Aşağı Saksonya eyaletinin Chemnitz kentinde Pazar sabahı farklı milliyetlere sahip kişiler arasında çıkan tartışmada bir Alman bıçaklanarak ağır yaralanmış, kaldırıldığı hastanede yaşamını yitirmişti. 35 yaşındaki Alman’ı öldürdükleri şüphesiyle bir Suriyeli ve bir Iraklı tutuklanmıştı.

Bunun üzerine kentte Pazar günü aşırı sağcı grupların çağrısıyla protesto gösterisi düzenlenmişti. Daha sonra internette yayınlanan videolarda, bazı göstericilerin yabancı olduğunu düşündükleri insanları kovaladığı ve tartaklamaya çalıştığı görülmüştü. Pazartesi akşamı da kentte aşırı sağcı ve sol gruplar tarafından gösteriler düzenlenmişti.

Aşırı sağcıların pazartesi akşamı düzenlediği gösteriye tahminlerin üzerine katılım olmuştuFotoğraf: picture-alliance/dpa/S. Willnow

Pro Chemnitz adlı grubun çağrısıyla aşırı sağcıların düzenlediği gösteriye yaklaşık 6 bin kişi katılmıştı. Saksonya’nın yanı sıra Kuzey Ren-Vestfalya, Aşağı Saksonya, Thüringen, Berlin ve Brandenburg eyaletlerinde de bu gösteriye katılım olduğu belirlenmişti. Emniyet müdürlüğü sözcüsü hazırlıklı olmalarına rağmen bu kadar büyük bir kalabalıkla karşılaşacaklarını tahmin etmediklerini açıklamıştı. Pazartesi akşamı kentte güvenliği sağlamak için yaklaşık 600 polis memuru görev yapmıştı.

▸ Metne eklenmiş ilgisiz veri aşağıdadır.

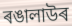
ৰঙালাউৰ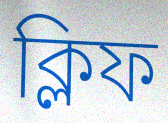
ক্লিফ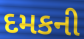
દમકની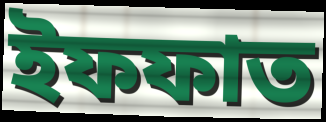
ইফফাত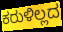
ಕರುಳಿಲ್ಲದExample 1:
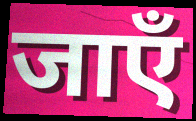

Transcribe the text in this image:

जाएँ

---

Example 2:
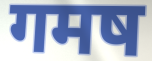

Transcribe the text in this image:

गमष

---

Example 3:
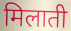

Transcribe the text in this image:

मिलाती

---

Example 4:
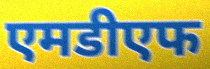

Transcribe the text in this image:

एमडीएफ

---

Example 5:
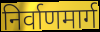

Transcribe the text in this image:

निर्वाणमार्गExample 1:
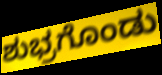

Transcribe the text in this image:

ಶುಭ್ರಗೊಂಡು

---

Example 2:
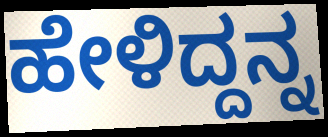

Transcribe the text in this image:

ಹೇಳಿದ್ದನ್ನ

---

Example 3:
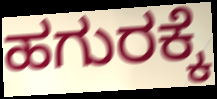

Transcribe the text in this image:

ಹಗುರಕ್ಕೆ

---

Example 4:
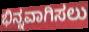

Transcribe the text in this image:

ಭಿನ್ನವಾಗಿಸಲು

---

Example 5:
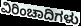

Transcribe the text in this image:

ವಿರಿಂಚಾದಿಗಳುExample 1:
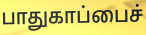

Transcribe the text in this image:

பாதுகாப்பைச்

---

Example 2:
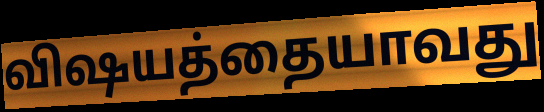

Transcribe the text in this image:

விஷயத்தையாவது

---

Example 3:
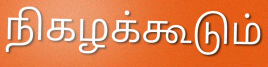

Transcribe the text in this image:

நிகழக்கூடும்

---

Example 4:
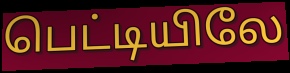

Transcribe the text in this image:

பெட்டியிலே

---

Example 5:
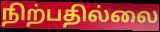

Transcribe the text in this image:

நிற்பதில்லை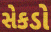
સેકડોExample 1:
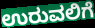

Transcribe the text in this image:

ಉರುವಲಿಗೆ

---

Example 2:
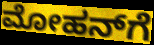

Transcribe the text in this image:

ಮೋಹನ್‌ಗೆ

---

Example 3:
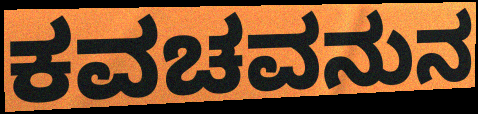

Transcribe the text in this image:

ಕವಚವನುನ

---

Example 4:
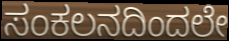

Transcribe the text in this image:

ಸಂಕಲನದಿಂದಲೇ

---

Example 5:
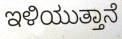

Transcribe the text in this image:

ಇಳಿಯುತ್ತಾನೆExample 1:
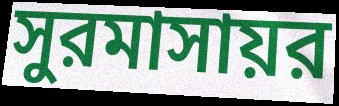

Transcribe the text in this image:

সুরমাসায়র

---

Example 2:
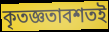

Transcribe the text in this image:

কৃতজ্ঞতাবশতই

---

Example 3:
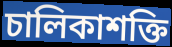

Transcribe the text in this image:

চালিকাশক্তি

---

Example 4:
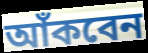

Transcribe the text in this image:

আঁকবেন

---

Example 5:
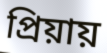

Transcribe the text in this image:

প্রিয়ায়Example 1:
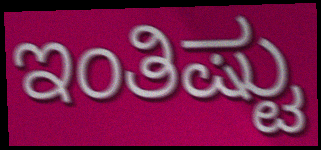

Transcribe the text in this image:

ಇಂತಿಷ್ಟು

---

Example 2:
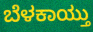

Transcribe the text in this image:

Sol grupların katıldığı karşı gösteride ise yaklaşık bin göstericinin bulunduğu belirtilmişti. Polisin verdiği bilgilere göre, iki farklı gruptan göstericiler arasında yaşanan şiddet olayları sonucu aralarında iki polis memurunun da bulunduğu 20 kişi yaralanmıştı. Gösterilerde düzeni bozma, anayasa aykırı örgütlerin işaretlerini kullanma, adam yaralama ve toplantı yasalarını ihlal etme iddiasıyla 43 suç duyurusunda bulunulmuştu.